Provided records.
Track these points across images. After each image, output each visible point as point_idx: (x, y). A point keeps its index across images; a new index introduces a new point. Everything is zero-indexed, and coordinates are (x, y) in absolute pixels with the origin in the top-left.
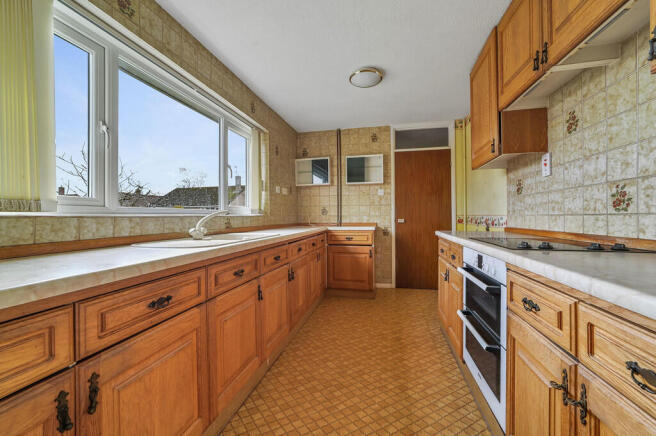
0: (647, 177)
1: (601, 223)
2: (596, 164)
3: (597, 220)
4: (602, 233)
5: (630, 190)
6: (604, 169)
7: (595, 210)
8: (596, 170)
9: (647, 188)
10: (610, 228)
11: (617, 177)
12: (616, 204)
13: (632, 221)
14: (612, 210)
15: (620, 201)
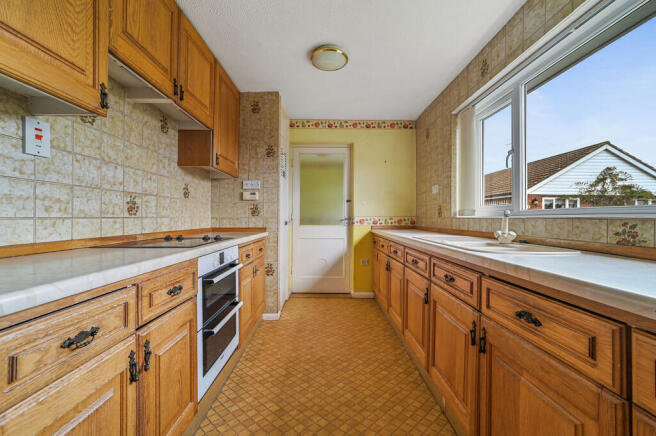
0: (146, 195)
1: (118, 226)
2: (115, 172)
3: (115, 222)
4: (119, 233)
5: (138, 201)
6: (121, 180)
7: (113, 213)
8: (114, 177)
9: (147, 201)
10: (125, 229)
11: (131, 190)
12: (130, 210)
13: (138, 222)
14: (126, 214)
15: (132, 208)
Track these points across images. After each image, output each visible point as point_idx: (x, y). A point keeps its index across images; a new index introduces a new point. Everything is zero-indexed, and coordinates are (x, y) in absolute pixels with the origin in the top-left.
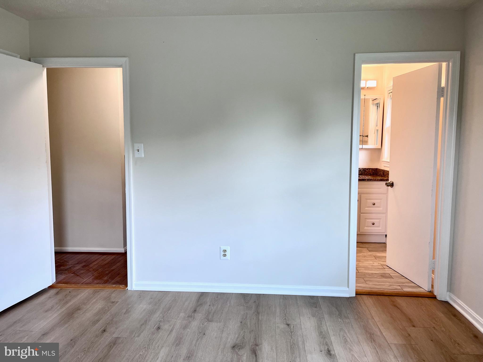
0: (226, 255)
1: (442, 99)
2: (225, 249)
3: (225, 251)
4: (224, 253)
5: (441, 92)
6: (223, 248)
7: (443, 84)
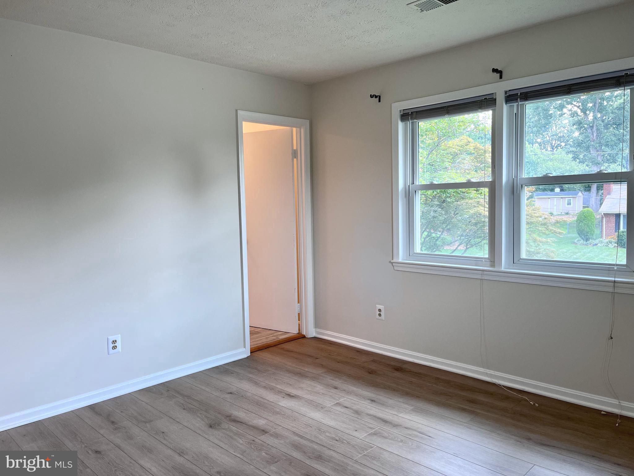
0: (116, 347)
1: (295, 160)
2: (114, 339)
3: (114, 342)
4: (113, 345)
5: (295, 154)
6: (112, 338)
7: (295, 148)
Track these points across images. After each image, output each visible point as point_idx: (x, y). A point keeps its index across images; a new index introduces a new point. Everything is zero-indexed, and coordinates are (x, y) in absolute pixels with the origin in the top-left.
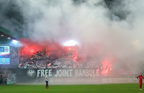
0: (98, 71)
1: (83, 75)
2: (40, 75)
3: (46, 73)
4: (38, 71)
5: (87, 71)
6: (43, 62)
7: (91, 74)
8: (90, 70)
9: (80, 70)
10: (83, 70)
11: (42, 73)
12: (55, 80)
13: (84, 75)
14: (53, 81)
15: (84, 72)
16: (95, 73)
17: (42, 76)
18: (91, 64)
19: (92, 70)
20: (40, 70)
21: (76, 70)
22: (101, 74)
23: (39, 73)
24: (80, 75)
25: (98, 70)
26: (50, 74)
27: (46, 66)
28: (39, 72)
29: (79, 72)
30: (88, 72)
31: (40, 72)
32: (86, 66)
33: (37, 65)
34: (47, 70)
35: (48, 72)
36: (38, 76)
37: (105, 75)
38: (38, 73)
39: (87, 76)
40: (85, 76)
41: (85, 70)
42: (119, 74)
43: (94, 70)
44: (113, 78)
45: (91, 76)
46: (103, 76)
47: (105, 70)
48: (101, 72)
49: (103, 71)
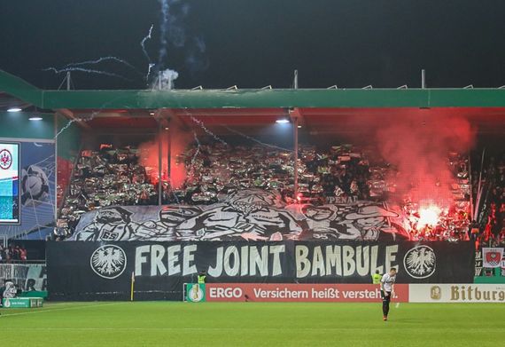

Task instructions.
With the pictures left out, write out exactly the lines from the line containing "1: (83, 75)" through the last line of the entries above, both ends included, and no others.

Answer section.
1: (83, 75)
2: (40, 75)
3: (46, 73)
4: (38, 71)
5: (87, 71)
6: (43, 62)
7: (91, 74)
8: (90, 70)
9: (80, 70)
10: (83, 70)
11: (42, 73)
12: (55, 80)
13: (84, 75)
14: (53, 81)
15: (84, 72)
16: (95, 73)
17: (42, 76)
18: (91, 64)
19: (92, 70)
20: (40, 70)
21: (76, 70)
22: (101, 74)
23: (39, 73)
24: (80, 75)
25: (98, 70)
26: (50, 74)
27: (46, 66)
28: (39, 72)
29: (79, 72)
30: (88, 72)
31: (40, 72)
32: (86, 66)
33: (37, 65)
34: (47, 70)
35: (48, 72)
36: (38, 76)
37: (105, 75)
38: (38, 73)
39: (87, 76)
40: (85, 76)
41: (85, 70)
42: (119, 74)
43: (94, 70)
44: (113, 78)
45: (91, 76)
46: (103, 76)
47: (105, 70)
48: (101, 72)
49: (103, 71)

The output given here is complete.